Crosby Scholarship Fund for Theological Education in Zimbabwe
This scholarship is granted by the United Church of Christ in Zimbabwe and allows recipients to study in the ministry at Zimbabwe’s United Theological College. Funds are also used to assist those studying in other African institutes of theological learning. Awarded in conjunction with the New Hampshire Conference of the United Church of Christ.
Graça Machel Scholarships
If you are a woman seeking to obtain a postgraduate degree from a South African university, you may be eligible for one of the Graca Machel scholarships. These awards are given out to less than 5% of applicants, but those who are selected will be able to cover tuition fees, medical insurance, travel allowance, and living costs. To qualify, you must meet the following criteria:
1. Must be female.
2. Must be seeking postgraduate study.
3. Must attend a South African university.

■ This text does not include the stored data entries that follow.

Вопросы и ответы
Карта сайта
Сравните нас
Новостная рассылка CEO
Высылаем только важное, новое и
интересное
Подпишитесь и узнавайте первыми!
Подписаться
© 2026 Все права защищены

4. Must be a citizen or have refuge status in one of the following countries: Zimbabwe, Malawi, Madagascar, Angolo, Botswana, DRC, Lesotho, Mauritius, Mozambique, Namibia, South Africa, Swaziland, Tanzania, Zambia.

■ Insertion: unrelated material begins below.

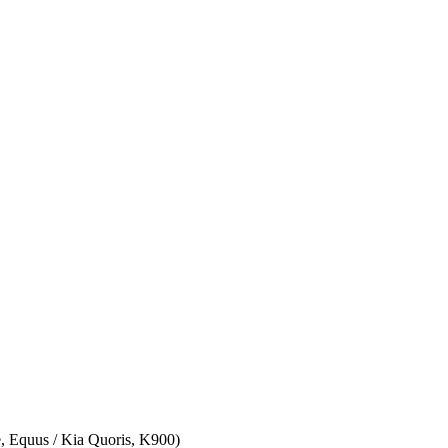
 Equus / Kia Quoris, K900)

When applying, you’ll need to submit the following:
1. Academic transcripts
2. PhD candidates will need to submit a thesis proposal.
3. Reference letters from two instructors.

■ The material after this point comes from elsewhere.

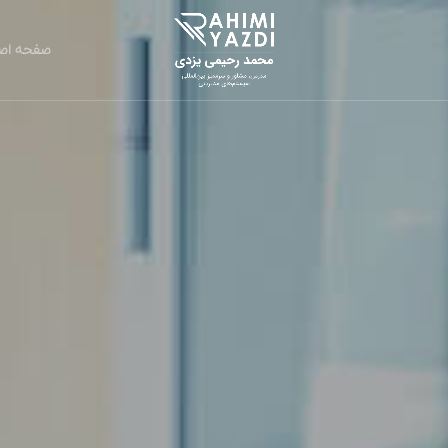
صفحه اص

4. Copy of two most recent payslips.
5. Copy of undergraduate degree.
A number of factors will be used in deciding who receives these scholarships. The applicant’s past achievements and future goals will play a large part, as well as their potential to contribute positively to South Africa. Academic merit and financial need are also considered.
Clutton Brock Scholarship for Zimbabwe
Named after the late Guy Clutton Brock, this scholarship is offered to residents of Zimbabwe who wish to obtain their postgraduate degree from the University of Cambridge. At any given time, it’s the stated goal of the scholarship committee to have a recipient pursuing a one-year graduate taught course and another involved in a three-year course of research.
To qualify for the Clutton Brock Scholarship , you must be a citizen of Zimbabwe and under the age of 35. You must have also obtained a degree from a recognized university. Those studying fields that can lead to the development of Zimbabwe will be given preference.
Scholarships for Zimbabweans allow citizens of an impoverished nation to improve their lives and gain the necessary skills to improve the fortunes of those around them. The process may be slow, but the hope is that these future leaders will one day enable Zimbabwe to throw off the shackles of despotism and social inequality.